From c818ddba06ff7d486a085edae531896156c14e9d Mon Sep 17 00:00:00 2001
From: Joshua Harlow <harlowja@gmail.com>
Date: Fri, 19 Jul 2013 15:49:35 -0700
Subject: Add the ability to decompress MIME gzip.

Instead of being restricted to only gzip
compressing the overall mime segment or
individual included segments, allow for
each mime segment to be gzip compressed.

LP: #1203203
---
 cloudinit/user_data.py | 41 +++++++++++++++++++++++++++++++++--------
 1 file changed, 33 insertions(+), 8 deletions(-)
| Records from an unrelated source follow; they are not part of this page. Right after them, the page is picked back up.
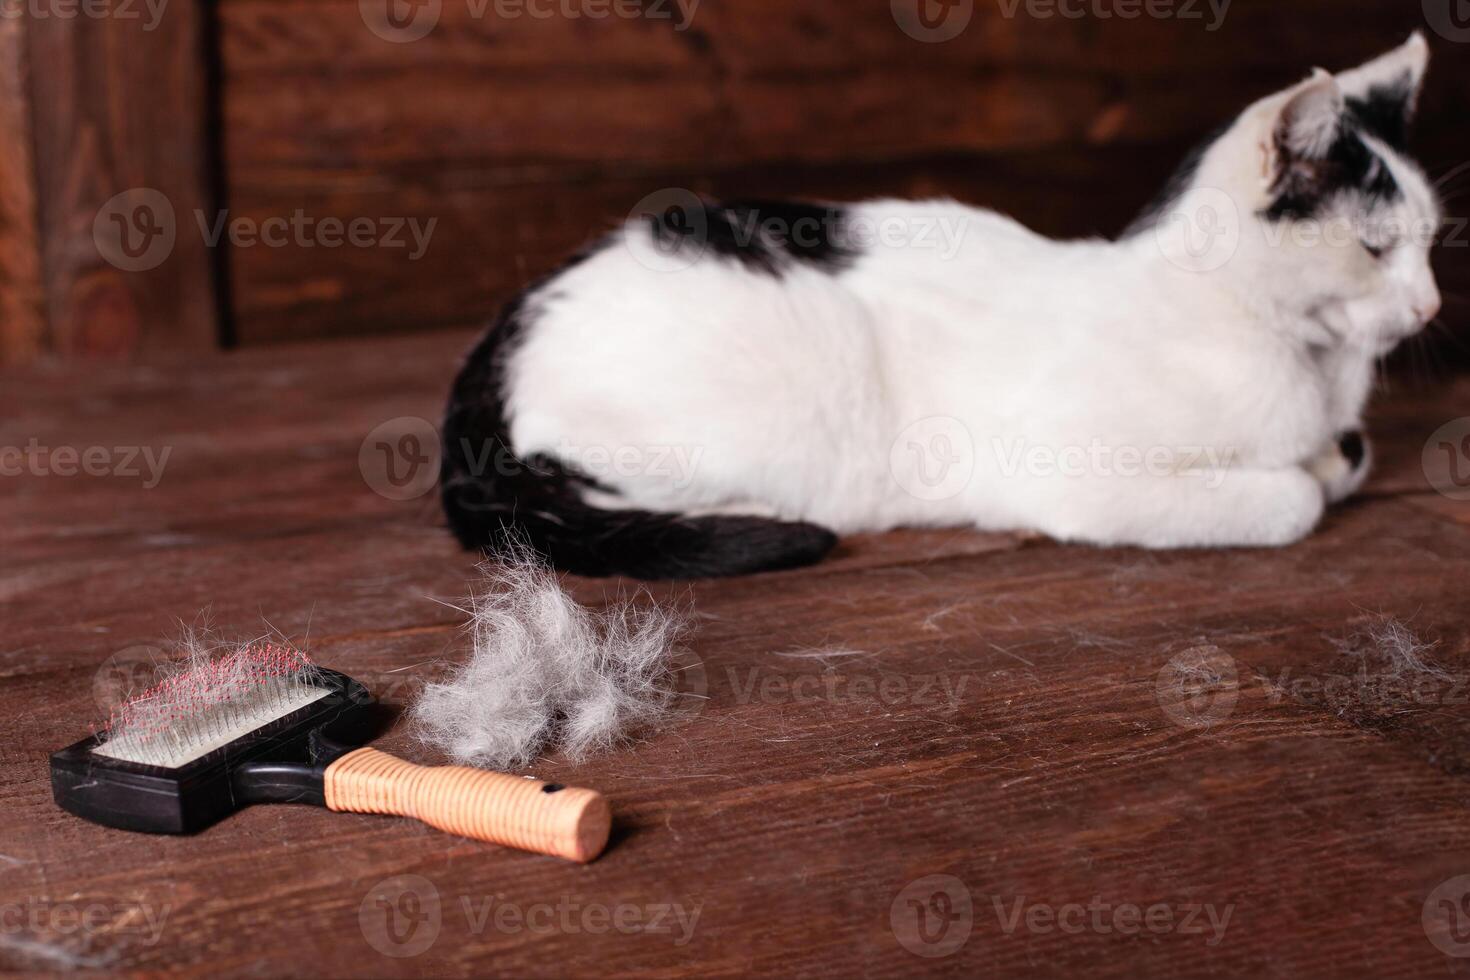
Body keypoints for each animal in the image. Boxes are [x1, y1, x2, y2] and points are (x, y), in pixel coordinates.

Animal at [441, 34, 1440, 578]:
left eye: (1432, 238)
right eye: (1375, 248)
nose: (1430, 308)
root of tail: (501, 331)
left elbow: (1339, 459)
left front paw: (1333, 454)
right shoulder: (1072, 473)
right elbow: (1292, 499)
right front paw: (1303, 476)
diff --git a/cloudinit/user_data.py b/cloudinit/user_data.py
index df069ff8..23c31fde 100644
--- a/cloudinit/user_data.py
+++ b/cloudinit/user_data.py
@@ -48,6 +48,18 @@ ARCHIVE_TYPES = ["text/cloud-config-archive"]
 UNDEF_TYPE = "text/plain"
 ARCHIVE_UNDEF_TYPE = "text/cloud-config"
 
+# This seems to hit most of the gzip possible content types.
+DECOMP_TYPES = [
+    'application/gzip',
+    'application/gzip-compressed',
+    'application/gzipped',
+    'application/x-compress',
+    'application/x-compressed',
+    'application/x-gunzip',
+    'application/x-gzip',
+    'application/x-gzip-compressed',
+]
+
 # Msg header used to track attachments
 ATTACHMENT_FIELD = 'Number-Attachments'
 
@@ -67,6 +79,13 @@ class UserDataProcessor(object):
         return accumulating_msg
 
     def _process_msg(self, base_msg, append_msg):
+
+        def replace_header(part, key, value):
+            if key in part:
+                part.replace_header(key, value)
+            else:
+                part[key] = value
+
         for part in base_msg.walk():
             if is_skippable(part):
                 continue
@@ -75,6 +94,18 @@ class UserDataProcessor(object):
             ctype_orig = part.get_content_type()
             payload = part.get_payload(decode=True)
 
+            # When the message states it is of a gzipped content type ensure
+            # that we attempt to decode said payload so that the decompressed
+            # data can be examined (instead of the compressed data).
+            if ctype_orig in DECOMP_TYPES:
+                try:
+                    payload = util.decomp_gzip(payload, quiet=False)
+                    ctype_orig = UNDEF_TYPE
+                    # TODO(harlowja): should we also set the payload to the
+                    # decompressed value??
+                except util.DecompressionError:
+                    pass
+
             if not ctype_orig:
                 ctype_orig = UNDEF_TYPE
 
@@ -85,10 +116,7 @@ class UserDataProcessor(object):
                 ctype = ctype_orig
 
             if ctype != ctype_orig:
-                if CONTENT_TYPE in part:
-                    part.replace_header(CONTENT_TYPE, ctype)
-                else:
-                    part[CONTENT_TYPE] = ctype
+                replace_header(part, CONTENT_TYPE, ctype)
 
             if ctype in INCLUDE_TYPES:
                 self._do_include(payload, append_msg)
@@ -100,10 +128,7 @@ class UserDataProcessor(object):
 
             # Should this be happening, shouldn't
             # the part header be modified and not the base?
-            if CONTENT_TYPE in base_msg:
-                base_msg.replace_header(CONTENT_TYPE, ctype)
-            else:
-                base_msg[CONTENT_TYPE] = ctype
+            replace_header(base_msg, CONTENT_TYPE, ctype)
 
             self._attach_part(append_msg, part)
 
-- 
cgit v1.2.3